ASSIGNMENT: All of the records listed below should be retyped exactly.

DATASET CONTENT START

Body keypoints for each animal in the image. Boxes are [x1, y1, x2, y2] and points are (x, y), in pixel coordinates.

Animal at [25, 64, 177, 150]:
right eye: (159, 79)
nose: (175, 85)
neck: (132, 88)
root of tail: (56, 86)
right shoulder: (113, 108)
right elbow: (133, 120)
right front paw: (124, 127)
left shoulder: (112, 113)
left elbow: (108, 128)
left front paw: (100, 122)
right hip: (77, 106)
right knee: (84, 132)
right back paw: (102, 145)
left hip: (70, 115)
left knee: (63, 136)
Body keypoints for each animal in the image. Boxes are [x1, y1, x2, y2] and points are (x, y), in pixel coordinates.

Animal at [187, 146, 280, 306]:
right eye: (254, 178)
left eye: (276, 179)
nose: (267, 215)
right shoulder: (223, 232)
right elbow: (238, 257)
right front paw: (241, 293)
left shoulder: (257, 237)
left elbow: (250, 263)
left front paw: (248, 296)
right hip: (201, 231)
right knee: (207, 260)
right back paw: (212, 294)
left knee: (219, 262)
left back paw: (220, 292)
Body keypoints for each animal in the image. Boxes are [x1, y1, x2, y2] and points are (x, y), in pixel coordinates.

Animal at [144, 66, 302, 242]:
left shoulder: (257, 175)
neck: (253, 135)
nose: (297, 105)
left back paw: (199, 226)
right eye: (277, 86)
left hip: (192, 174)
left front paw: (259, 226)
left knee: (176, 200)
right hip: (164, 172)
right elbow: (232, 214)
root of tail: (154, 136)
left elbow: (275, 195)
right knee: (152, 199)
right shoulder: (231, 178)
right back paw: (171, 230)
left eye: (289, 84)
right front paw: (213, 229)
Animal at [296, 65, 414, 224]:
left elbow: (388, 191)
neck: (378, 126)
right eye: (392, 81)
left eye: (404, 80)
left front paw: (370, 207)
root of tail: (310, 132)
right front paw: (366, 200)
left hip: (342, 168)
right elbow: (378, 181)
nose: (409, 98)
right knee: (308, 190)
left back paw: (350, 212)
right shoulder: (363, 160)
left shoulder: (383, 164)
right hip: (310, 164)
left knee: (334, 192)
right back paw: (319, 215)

DATASET CONTENT END

EXERCISE RESPONSE:
Body keypoints for each animal in the image. Boxes are [x1, y1, x2, y2] and points are (x, y), in pixel coordinates.

Animal at [25, 64, 177, 150]:
right eye: (159, 79)
nose: (175, 85)
neck: (132, 88)
root of tail: (56, 86)
right shoulder: (113, 108)
right elbow: (133, 120)
right front paw: (124, 127)
left shoulder: (112, 113)
left elbow: (108, 128)
left front paw: (100, 122)
right hip: (77, 106)
right knee: (84, 132)
right back paw: (102, 145)
left hip: (70, 115)
left knee: (63, 136)
Body keypoints for each animal in the image. Boxes are [x1, y1, x2, y2] and points are (x, y), in pixel coordinates.

Animal at [187, 146, 280, 306]:
right eye: (254, 178)
left eye: (276, 179)
nose: (267, 215)
right shoulder: (223, 232)
right elbow: (238, 257)
right front paw: (241, 293)
left shoulder: (257, 237)
left elbow: (250, 263)
left front paw: (248, 296)
right hip: (201, 231)
right knee: (207, 260)
right back paw: (212, 294)
left knee: (219, 262)
left back paw: (220, 292)
Body keypoints for each animal in the image. Boxes are [x1, y1, x2, y2] and points are (x, y), in pixel coordinates.

Animal at [144, 66, 302, 242]:
left shoulder: (257, 175)
neck: (253, 135)
nose: (297, 105)
left back paw: (199, 226)
right eye: (277, 86)
left hip: (192, 174)
left front paw: (259, 226)
left knee: (176, 200)
right hip: (164, 172)
right elbow: (232, 214)
root of tail: (154, 136)
left elbow: (275, 195)
right knee: (152, 199)
right shoulder: (231, 178)
right back paw: (171, 230)
left eye: (289, 84)
right front paw: (213, 229)
Animal at [296, 65, 414, 224]:
left elbow: (388, 191)
neck: (378, 126)
right eye: (392, 81)
left eye: (404, 80)
left front paw: (370, 207)
root of tail: (310, 132)
right front paw: (366, 200)
left hip: (342, 168)
right elbow: (378, 181)
nose: (409, 98)
right knee: (308, 190)
left back paw: (350, 212)
right shoulder: (363, 160)
left shoulder: (383, 164)
right hip: (310, 164)
left knee: (334, 192)
right back paw: (319, 215)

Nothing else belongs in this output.